US State Department spokeswoman Victoria Nuland said: "Aleppo has again been bombarded by Syrian fighter jets in the latest desperate effort by the Assad regime to hold onto control and there are credible reports of columns of tanks to attack the city.
The State Department said that troop movements on Aleppo along with air strikes by helicopters and fixed-wing aircraft represented a "serious escalation" of the government's efforts to crush an armed rebellion.
"This is the concern: that we will see a massacre in Aleppo and that's what the regime appears to be lining up for," Ms Nuland added.
"Our hearts are with the people of Aleppo, and again this is another desperate attempt by a regime that is going down to maintain control, and we are greatly concerned about what they are capable of in Aleppo."
But Ms Nuland said the US did not foresee military intervention in the conflict without a mandate from the UN Security Council, where Russia has blocked US-led efforts to rally a stronger response.
Rebels also said a regime assault appeared imminent.

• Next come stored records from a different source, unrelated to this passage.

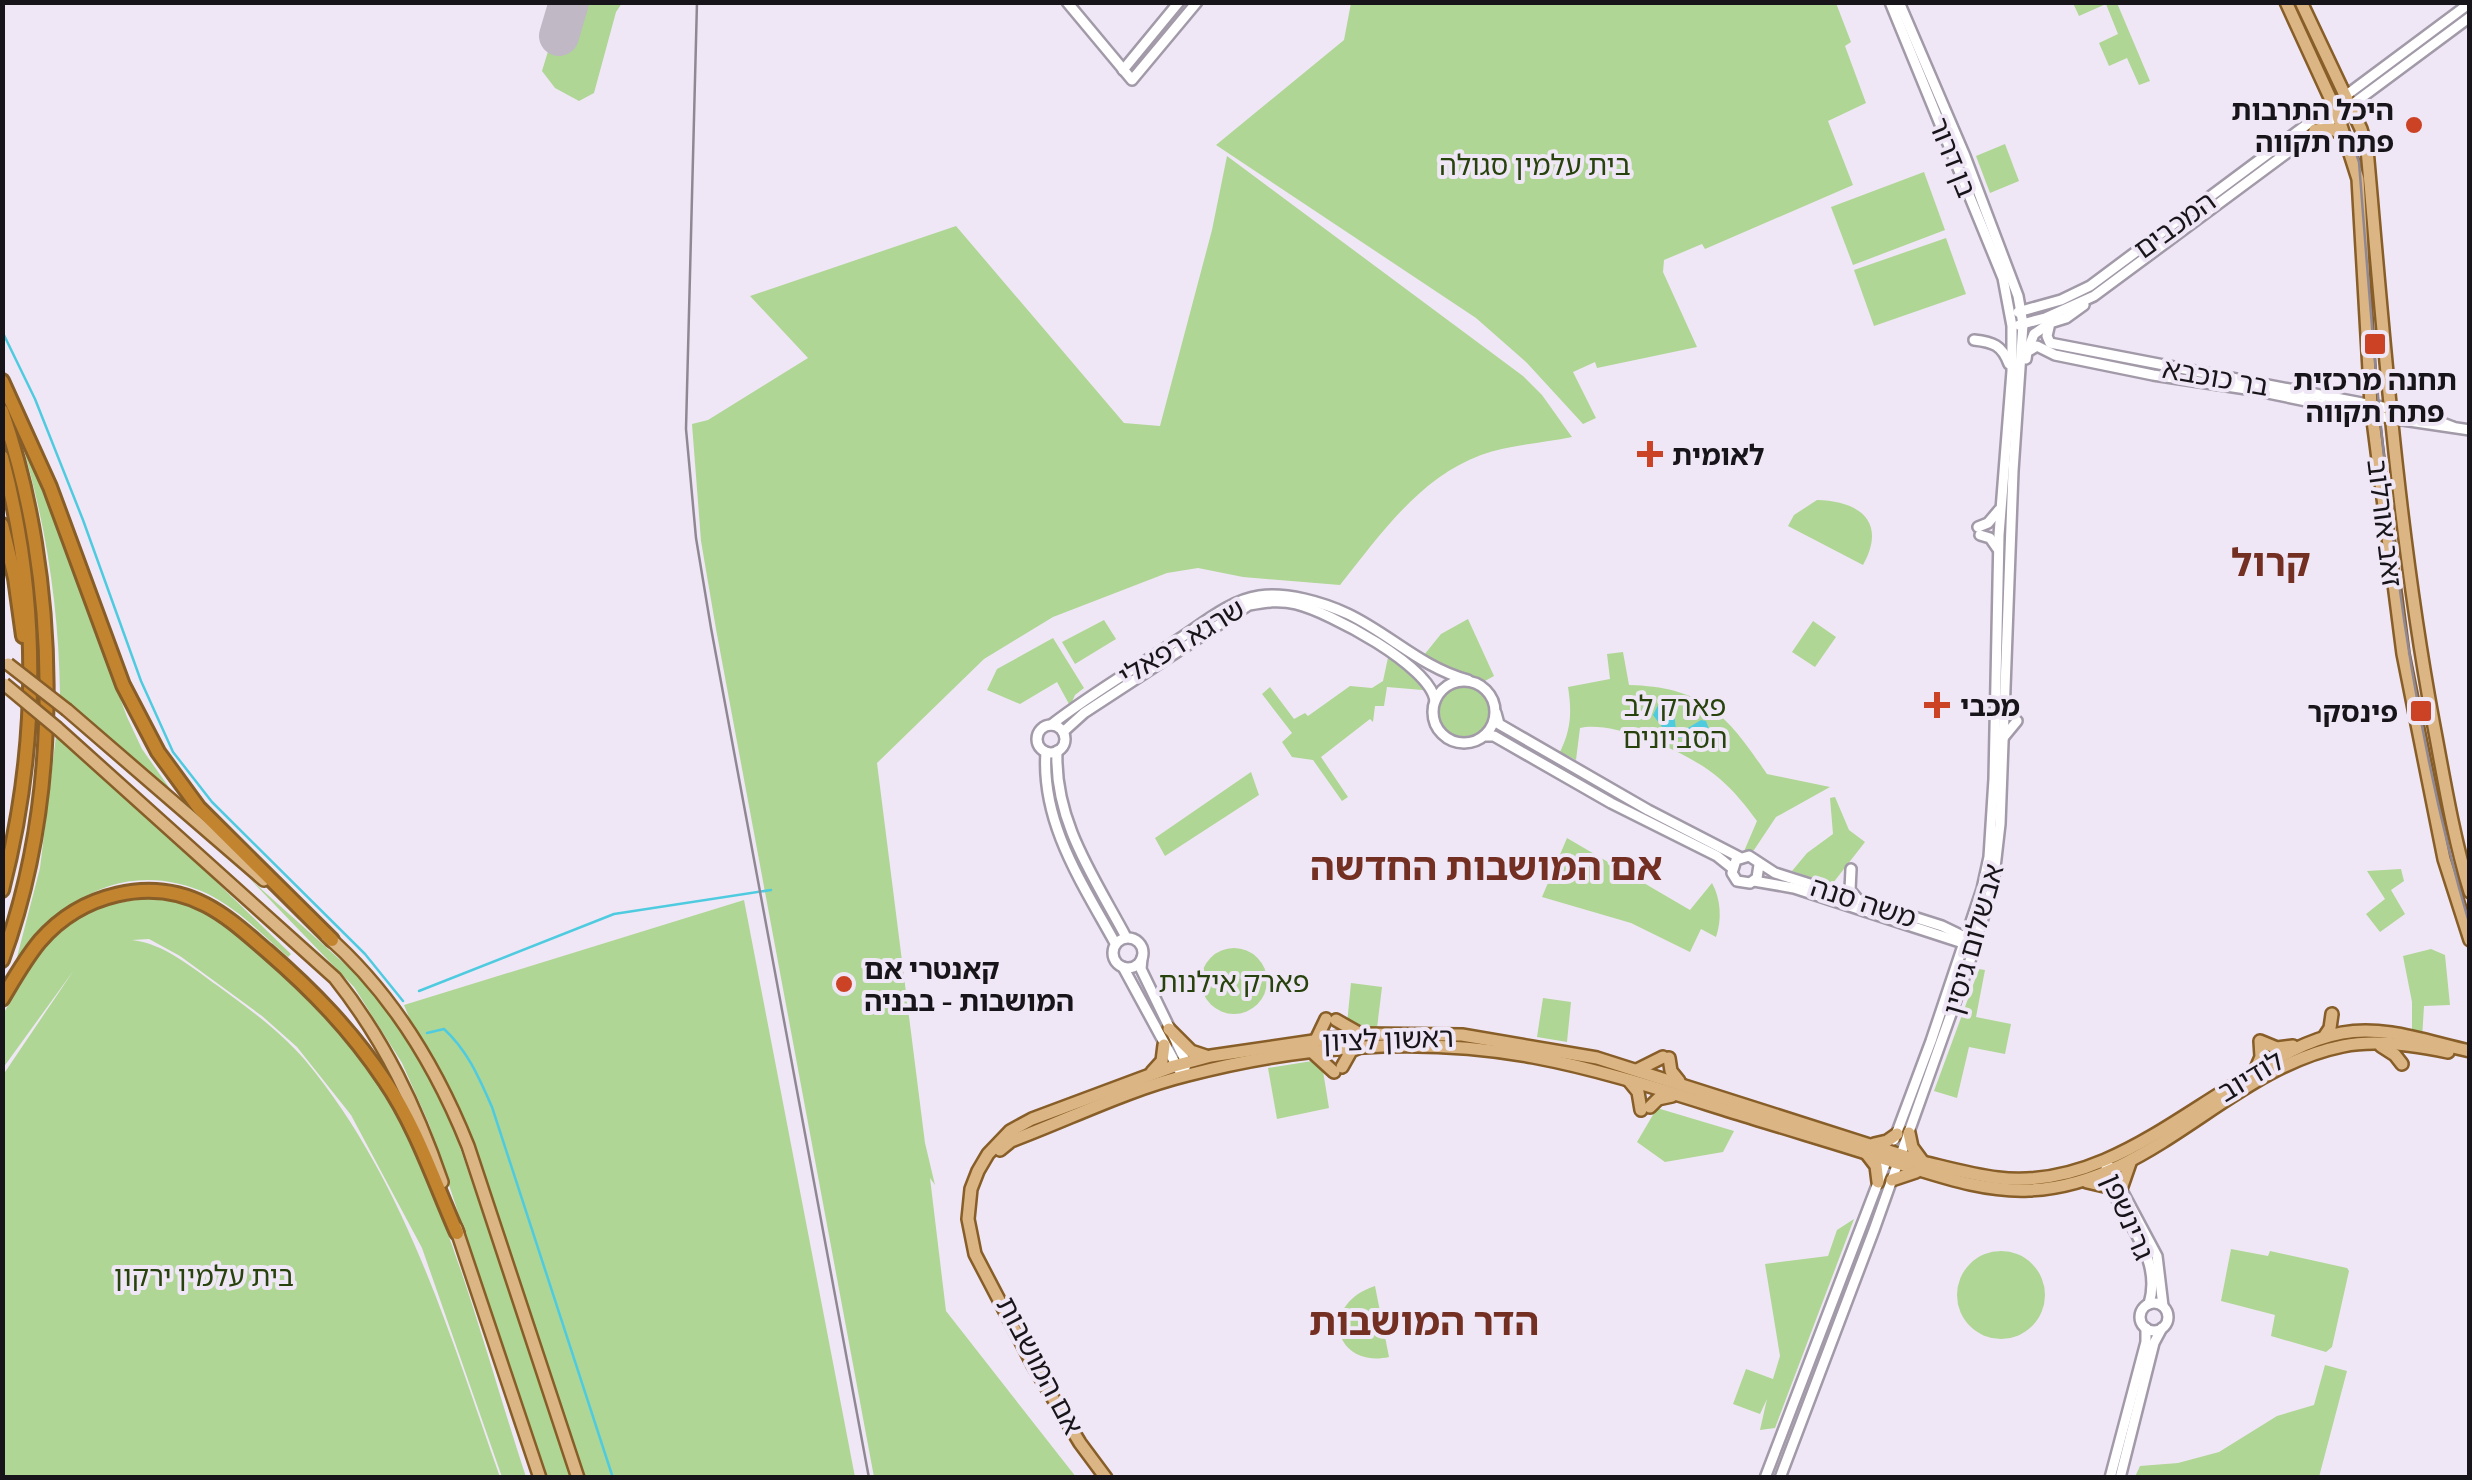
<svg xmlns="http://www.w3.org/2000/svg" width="2472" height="1480" font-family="'Exo 2','Noto Sans Hebrew',sans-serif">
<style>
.green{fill:#afd694}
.water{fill:#4fcbe0}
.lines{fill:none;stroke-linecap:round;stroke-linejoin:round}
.stream{stroke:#4fcbe0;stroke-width:2.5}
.runway{stroke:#c0b8c4;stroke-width:40}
.minor-casing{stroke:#a29aa8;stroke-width:14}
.major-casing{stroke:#875d28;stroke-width:16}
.highway-casing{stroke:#875d28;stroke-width:18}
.minor{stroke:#fff;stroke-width:9}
.major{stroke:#dbb583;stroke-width:11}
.highway{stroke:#c38430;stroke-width:12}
.tram{stroke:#8f8893;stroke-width:2.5}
.rail{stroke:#8f8893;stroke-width:2.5}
.major-bridge-casing{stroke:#875d28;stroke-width:16;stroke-linecap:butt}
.major-bridge{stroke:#dbb583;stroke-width:11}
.poi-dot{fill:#cc4225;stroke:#f0e7f6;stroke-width:4}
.labels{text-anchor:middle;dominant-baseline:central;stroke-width:8;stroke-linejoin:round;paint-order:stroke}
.poi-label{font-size:28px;font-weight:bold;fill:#18151a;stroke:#f0e7f6;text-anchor:start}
.street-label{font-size:28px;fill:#18151a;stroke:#f0e7f6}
.park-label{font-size:28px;fill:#27420c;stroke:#f0e7f6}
.district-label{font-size:38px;font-weight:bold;fill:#732f21;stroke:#f0e7f6}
</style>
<rect width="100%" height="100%" fill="#f0e7f6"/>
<g class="green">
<path d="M553,3H622L616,12L594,93L579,101L555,88L542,71L549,48L543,35Z"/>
<path d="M1351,3H1836L1851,42L1845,46L1866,103L1828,121L1853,185L1705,249L1702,244L1664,260L1663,272L1697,347L1597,368L1595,362L1573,372L1596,418L1583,424L1527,363L1476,318L1216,145L1344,40Z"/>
<path d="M2073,3H2117L2150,81L2139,85L2127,58L2109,66L2099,43L2118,34L2106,4L2079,16Z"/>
<path d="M2005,144L2019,181L1990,193L1976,156Z"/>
<path d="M1227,156L1523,376L1542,395L1572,437C1543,443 1509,445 1481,455C1419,478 1380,535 1340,585L1243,577L1198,568L1167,573L1053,617L984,659L877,763L925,1143L935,1185L930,1178L946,1311L1076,1477H874L716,629L701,541L692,424L708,420L808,358L750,296L956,226L1124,423L1160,426L1212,230Z"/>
<path d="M1924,172L1945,230L1853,265L1831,207Z"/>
<path d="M1946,238L1966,294L1874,326L1854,270Z"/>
<path d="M21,440L59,531L127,717L142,749L173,793L60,695C59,608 46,524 21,440Z"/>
<path d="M1817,500C1860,501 1887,522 1863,565L1788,526L1794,515Z"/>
<path d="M1468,619L1494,676L1483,682L1445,669L1424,655L1441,634Z"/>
<path d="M1104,620L1116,639L1075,664L1062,642Z"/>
<path d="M1813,621L1836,637L1815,667L1792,652Z"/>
<path d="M1053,638L1084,688L1075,695L1072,702L1069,704L1057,682L1020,704L987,690L997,669Z"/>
<path d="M1623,652L1629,685C1704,687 1727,715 1767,774L1830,787L1776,817L1754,850L1742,856L1757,821C1746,806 1734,791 1720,779C1694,755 1615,720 1580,728L1576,760L1560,752C1571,730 1572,712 1568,687L1610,679L1607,654Z"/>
<path d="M1389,653L1434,691L1387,687L1384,706H1375L1373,722L1370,719L1321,757L1348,797L1342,801L1313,760L1292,757L1282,742L1292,733L1262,694L1270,687L1294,719L1305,713L1308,716L1350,686L1372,688L1383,681Z"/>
<circle cx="1464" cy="712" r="28"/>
<path d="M56,736L168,835L291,954L288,957C263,935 238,909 208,894C128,857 58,898 15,965L40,868Z"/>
<path d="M1251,772L1259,795L1165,856L1155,838Z"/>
<path d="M1835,797L1849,830L1865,842L1833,883H1828L1792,871L1807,853L1833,834L1830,798Z"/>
<path d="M1567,838L1690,910L1712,883C1721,899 1722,920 1716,937L1701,929L1690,952L1631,923L1542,897Z"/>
<path d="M2401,869L2404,881L2391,890L2405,914L2380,932L2366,914L2385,899L2367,871Z"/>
<path d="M249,878L367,984L425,1067L454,1130L572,1477H545L429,1124L402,1063L354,987Z"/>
<path d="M148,897C196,900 230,926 266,957C310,995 351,1037 381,1087C448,1199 485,1353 526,1477H502L422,1248L351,1115L297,1047L262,1016L180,956L149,939L132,940C165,944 191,967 218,986C248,1008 280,1031 305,1060C405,1180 449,1333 500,1477H3V1075L74,970L3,1068V1014L42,949L75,920L96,908Z"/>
<path d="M744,900L855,1477H585L471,1135L451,1089L413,1027L404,1005Z"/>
<circle cx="1234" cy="981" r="33"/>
<path d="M2431,949L2445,955L2450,1005L2424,1006L2422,1039L2412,1036V1002L2403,956Z"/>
<path d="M1979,969L1985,970L1976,1017L2011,1024L2005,1054L1969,1047L1957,1098L1934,1091Z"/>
<path d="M1351,983L1382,987L1377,1028L1347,1024Z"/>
<path d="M1543,998L1571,1002L1567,1042L1537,1037Z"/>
<path d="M1312,1061L1323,1071L1329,1108L1277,1119L1268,1068Z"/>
<path d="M1657,1108L1734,1131L1723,1152L1665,1162L1637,1142Z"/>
<path d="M1854,1219L1775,1428L1760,1430L1767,1399L1760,1414L1733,1404L1746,1369L1773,1379L1780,1356L1765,1264L1828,1256L1837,1230Z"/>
<path d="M2231,1249L2268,1256L2270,1251L2347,1268L2349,1271L2332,1347L2326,1352L2271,1336L2275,1315L2221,1301Z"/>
<circle cx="2001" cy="1295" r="44"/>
<path d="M1375,1286L1389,1357C1335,1369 1317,1305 1375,1286Z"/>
<path d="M2325,1365L2347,1371L2319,1477H2135L2140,1466L2178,1463L2219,1452L2277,1416L2314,1405Z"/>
</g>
<path class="water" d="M1660,701L1673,704L1676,730L1683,731L1701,720L1706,721L1710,732L1708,736L1690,739L1669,736L1653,715Z"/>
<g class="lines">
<g class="stream">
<path d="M2,331L35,399L83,520L141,681L173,752L212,802L365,954L403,1001"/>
<path d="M419,991L614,914L771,890"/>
<path d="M427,1033L444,1029C468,1051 479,1078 492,1107L613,1478"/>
</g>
<path class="runway" d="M559,36L569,2"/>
<defs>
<g id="minor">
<path d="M1067,2L1132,80L1197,2"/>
<path d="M1890,2L2003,278L2012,326V371L1999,535L1994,779L1989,857L1982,889L1931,1041L1894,1140"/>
<path d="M1123,70L1179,2"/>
<path d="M2084,305L2066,318L2050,323L2047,336L2050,343L2419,414L2453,427"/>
<path d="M2018,312L2061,300L2090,286L2470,3"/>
<path d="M2019,325L2045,318L2094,296L2470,17"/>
<path d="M1974,340C1993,342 2002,345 2009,364"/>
<path d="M2027,352L2034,334L2050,323"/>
<path d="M2026,359L2027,352L2037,346L2055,355L2153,375L2253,390L2389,418L2470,430"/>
<path d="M1978,527L1988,523L1999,510"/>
<path d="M1980,535L1990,538L1997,548"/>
<circle cx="1464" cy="712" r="31"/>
<path d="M1496,713L1499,724L1648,810L1739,857"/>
<path d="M1051,725C1092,693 1136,668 1179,639C1202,624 1230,600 1259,596C1287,592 1322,602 1348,614C1390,634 1422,668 1468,680"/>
<circle cx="1051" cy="739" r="14"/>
<path d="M1063,732L1084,713L1249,605C1265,602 1280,600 1296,604C1329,612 1431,666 1435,701"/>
<path d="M1484,736H1494L1611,803L1717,856L1732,868"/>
<path d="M2003,738L2017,721"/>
<path d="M1057,751C1054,821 1094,877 1126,937"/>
<path d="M1046,752C1041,823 1082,883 1115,943"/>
<path d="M1759,865L1757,878L1750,883L1737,881L1732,873L1736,860L1749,856L1775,873L1942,926L1969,939"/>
<path d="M1851,869L1850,890L1856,897"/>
<path d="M1754,881L1794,888L1966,944"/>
<circle cx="1128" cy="953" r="15"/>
<path d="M1142,958L1141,969L1186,1062L1185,1068"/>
<path d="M1123,967L1179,1070"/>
<path d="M2106,1166C2112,1215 2165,1250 2149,1304"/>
<path d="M2109,1166L2157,1256L2163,1306"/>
<circle cx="2154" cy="1317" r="14"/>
<path d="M1765,1478L1889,1154"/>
<path d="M1780,1478L1874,1230L1971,958L1993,885L2000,824L2013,471L2023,324L2018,296L1965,156L1899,2"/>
<path d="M2110,1478L2146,1342V1328"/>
<path d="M2120,1478L2154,1343L2162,1328"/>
</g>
<g id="major">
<path d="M2286,2L2337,113L2358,179L2371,405L2403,654L2444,859L2470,940"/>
<path d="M2301,2L2361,129L2367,149C2384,341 2398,532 2433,721C2444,779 2453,836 2470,892"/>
<path d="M2315,130L2332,129L2344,135"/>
<path d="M67,710L264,880"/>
<path d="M57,728L335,978C385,1041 416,1107 442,1182"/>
<path d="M326,935C391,992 436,1066 468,1146L578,1478"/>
<path d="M1336,1020L1357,1032"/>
<path d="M1169,1029L1191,1051L1206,1056"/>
<path d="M2324,1037L2330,1028L2332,1014"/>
<path d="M1316,1040L1326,1019"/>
<path d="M2381,1046L2395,1055L2402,1064"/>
<path d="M1311,1051L1334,1072"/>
<path d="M1669,1058L1671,1071L1679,1081"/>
<path d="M1342,1067L1351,1051L1358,1048"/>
<path d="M1637,1070L1663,1057"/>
<path d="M2255,1071L2261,1057L2260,1041L2277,1048L2293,1046"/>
<path d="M1152,1072L1162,1061L1164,1045"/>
<path d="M1629,1081L1638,1092L1641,1110"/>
<path d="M1650,1107L1658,1099L1672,1096"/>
<path d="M1909,1133L1912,1147L1923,1162"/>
<path d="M1874,1144L1887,1141L1897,1134"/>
<path d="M1000,1150L1011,1141C1070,1119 1127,1090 1188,1075C1299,1046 1419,1036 1533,1057C1608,1071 1680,1096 1752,1118C1800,1133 1849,1147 1897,1163C1940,1176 1983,1192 2029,1190C2152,1185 2228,1069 2343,1046C2376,1039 2415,1045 2448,1052"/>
<path d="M1866,1153L1876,1166L1878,1182"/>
<path d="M1892,1180L1916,1172"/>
<path d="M2087,1182L2113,1188"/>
<path d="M2122,1186L2130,1163"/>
<path d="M456,1228L540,1478"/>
<path d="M1106,1478L1080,1443L1033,1365L975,1254L968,1219L971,1189L978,1171L988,1154L1010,1131L1032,1119L1174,1066L1211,1056L1361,1034L1462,1035L1597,1058L1923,1162C1948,1168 1973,1175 1998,1178C2090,1189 2165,1126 2240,1081C2272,1061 2304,1040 2342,1033C2385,1025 2428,1042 2470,1051"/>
</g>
<g id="highway">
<path d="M2,381L50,487L123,685L158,752L199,808L332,940"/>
<path d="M2,411C60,577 63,794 2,960"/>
<path d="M2,457C40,600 39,746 2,890"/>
<path d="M2,525L15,578L23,636"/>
<path d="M2,999C14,979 25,959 40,941C81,894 150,876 206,905C229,917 248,935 267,951C313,991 351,1030 385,1081C416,1126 435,1183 457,1233"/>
</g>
</defs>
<use href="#minor" class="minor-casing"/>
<use href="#major" class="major-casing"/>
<use href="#highway" class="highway-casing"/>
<use href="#minor" class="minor"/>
<use href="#major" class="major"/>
<use href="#highway" class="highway"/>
<path class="tram" d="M2349,132L2359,162C2379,418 2396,679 2470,926"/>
<path class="rail" d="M697,2L686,429L696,538L711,628L869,1478"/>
<defs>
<g id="major-bridge">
<path d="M8,664L67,710"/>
<path d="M4,684L57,728"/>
</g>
</defs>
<use href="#major-bridge" class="major-bridge-casing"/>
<use href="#major-bridge" class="major-bridge"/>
</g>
<g class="poi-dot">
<circle cx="2414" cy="125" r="10"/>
<rect x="2363" y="332" width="24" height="24" rx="5"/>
<path d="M1645 439h10v10h10v10h-10v10h-10v-10h-10v-10h10z"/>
<path d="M1932 690h10v10h10v10h-10v10h-10v-10h-10v-10h10z"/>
<rect x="2409" y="699" width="24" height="24" rx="5"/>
<circle cx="844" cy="984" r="10"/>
</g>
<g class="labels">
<g class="poi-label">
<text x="2394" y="109" text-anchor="end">היכל התרבות<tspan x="2394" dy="32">פתח תקווה</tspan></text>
<text x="2375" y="379" text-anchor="middle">תחנה מרכזית<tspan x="2375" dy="32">פתח תקווה</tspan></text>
<text x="1672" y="454">לאומית</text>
<text x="1960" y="705">מכבי</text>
<text x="2398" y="711" text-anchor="end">פינסקר</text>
<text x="864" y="968">קאנטרי אם<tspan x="864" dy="32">המושבות - בבניה</tspan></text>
</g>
<g class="street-label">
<text transform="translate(1954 157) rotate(68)">בן דרור</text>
<text transform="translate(2174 224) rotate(-36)">המכבים</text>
<text transform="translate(2216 376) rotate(10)">בר כוכבא</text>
<text transform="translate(2386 523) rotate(83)">זאב אורלוב</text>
<text transform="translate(1181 641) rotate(-31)">שרגא רפאלי</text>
<text transform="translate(1864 901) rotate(18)">משה סנה</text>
<text transform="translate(1972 939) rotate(-74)">אבשלום גיסין</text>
<text transform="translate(1388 1038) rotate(-2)">ראשון לציון</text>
<text transform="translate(2250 1075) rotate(-31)">לודיוב</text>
<text transform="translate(2129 1216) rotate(67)">גרינשפן</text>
<text transform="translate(1041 1365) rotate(62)">אם המושבות</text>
</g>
<g class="park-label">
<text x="1535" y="164">בית עלמין סגולה</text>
<text x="1675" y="705">פארק לב<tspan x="1675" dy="32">הסביונים</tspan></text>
<text x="1234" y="981">פארק אילנות</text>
<text x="204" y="1275">בית עלמין ירקון</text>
</g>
<g class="district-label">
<text x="2271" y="561">קרול</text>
<text x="1486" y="865">אם המושבות החדשה</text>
<text x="1424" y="1320">הדר המושבות</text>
</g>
</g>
<rect width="2472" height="1480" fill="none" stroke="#18151a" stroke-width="10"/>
</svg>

"The army's reinforcements have arrived in Aleppo," Colonel Abdel Jabbar al Okaidi, a spokesman for the rebel Free Syrian Army, was reported as saying.
"We expect a major offensive at any time, specifically on areas across the southern belt, from east to west."
UN Secretary General Ban Ki-moon and Foreign Secretary William Hague will meet in London today, with the crisis top of their agenda.
Mr Hague and Mr Ban are expected to discuss last week's failure to agree a Security Council resolution at the UN, after Russia and China vetoed moves to ramp up the pressure on Mr Assad.
Their meeting comes after Syria's most prominent defector, Republican Guard commander Brigadier Gen Manaf Tlass, who fled Syria earlier this month, put himself forward as someone to unite the fractured opposition groups trying to topple Mr Assad.
The factions met in Qatar yesterday to thrash out a deal over a transitional leadership.
Activists say 19,000 people have been killed since the uprising began last February as the Arab Spring pro-democracy uprisings swept the Middle East and North Africa.